SA Bugzilla – Bug 1719
sa-learn locking/unlocking for every message
Last modified: 2003-05-09 07:39:18 UTC
sa-learn locks and unlocks the Bayes dbs for *every* message it learns from. This is obviously suboptimal.
Created attachment 851 [details] fix
fix attached.
*** Bug 1673 has been marked as a duplicate of this bug. ***
OKAY: looks good
from IRC: <quinlan> doesnt the 1719 fix mean a learner will have the db locked for a very long time? <jm> an "sa-learn" learner may. <jm> auto-learning etc. will not <jm> one's manual, the other isn't; so UI-wise, a manually-run process is OK to keep it locked <quinlan> jm: I'm concerned about a long-running sa-learn causing thousands of spamd processes to queue up <jm> in that case, we should untie every 50 messages or so -- or use the journal when learning. I'd favour the latter. <jm> OK, we can leave 1719 out, and implement journalled learning in 2.60
so was the decision to not bother with this patch or what? (I want to close it if it was decided to not do this... I think we should lock for the duration of learning, and untie occasionally, but ...)
Subject: Re: [SAdev] sa-learn locking/unlocking for every message > so was the decision to not bother with this patch or what? (I want to > close it if it was decided to not do this... I think we should lock > for the duration of learning, and untie occasionally, but ...) I think Dan wanted to use a different method; perhaps locking & unlocking every 20 msgs or similar.

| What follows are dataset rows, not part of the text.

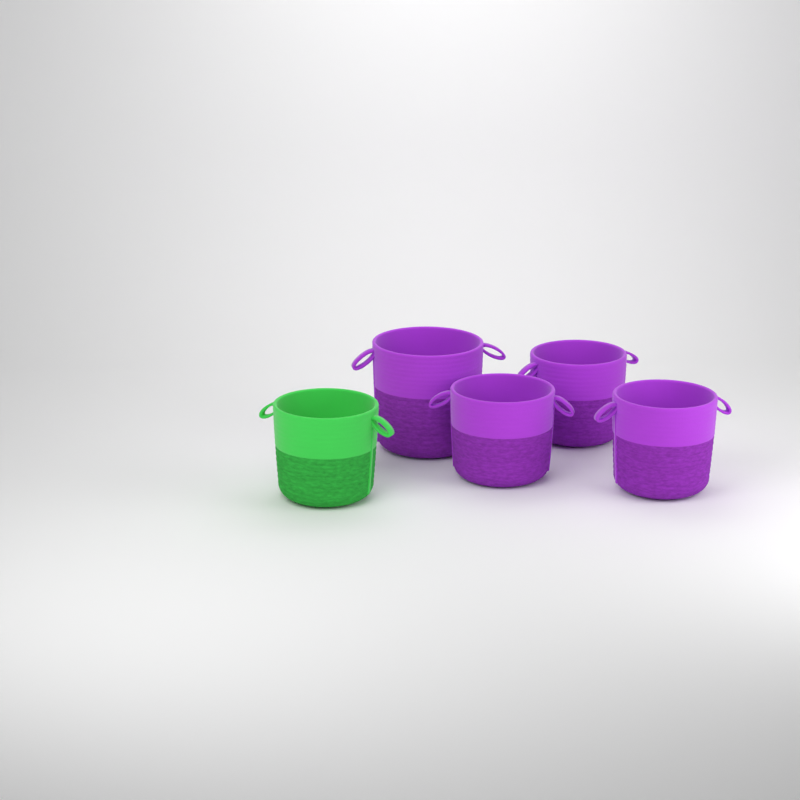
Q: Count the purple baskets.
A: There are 4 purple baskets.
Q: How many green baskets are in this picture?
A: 1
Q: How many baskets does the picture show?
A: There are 5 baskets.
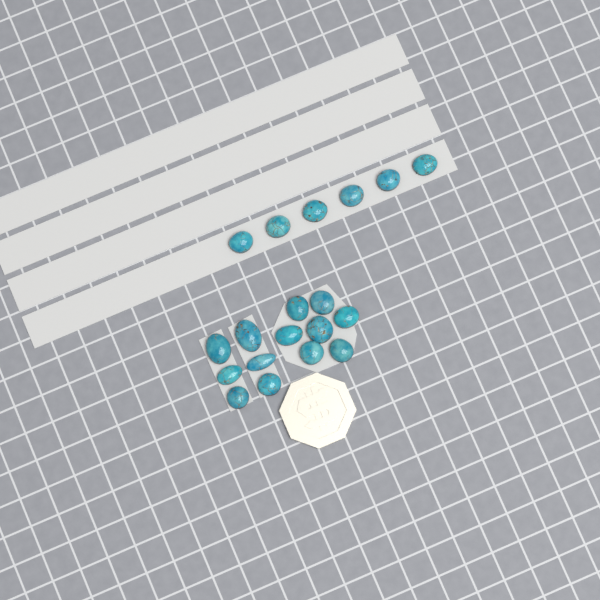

I have a small request: if this patch is ever implemented, please add an option to disable this functionality (something like: -n <number> -- retie db every <number> messages). I think that this functionality does not buy you that much, and it actualy adds more headache (at least for me). sa-learn is an offline process. I do not see any reason why you should complicate matters with this patch. It can have very adverse affects on servers with autolearning enabled.
Created attachment 910 [details] re-added learn-to-journal
Created attachment 911 [details] re-added learn-to-journal, take 2
OK guys, take a look and tell me what you think... it's journalled learning, so the db isn't locked during an "sa-learn --no-rebuild" op.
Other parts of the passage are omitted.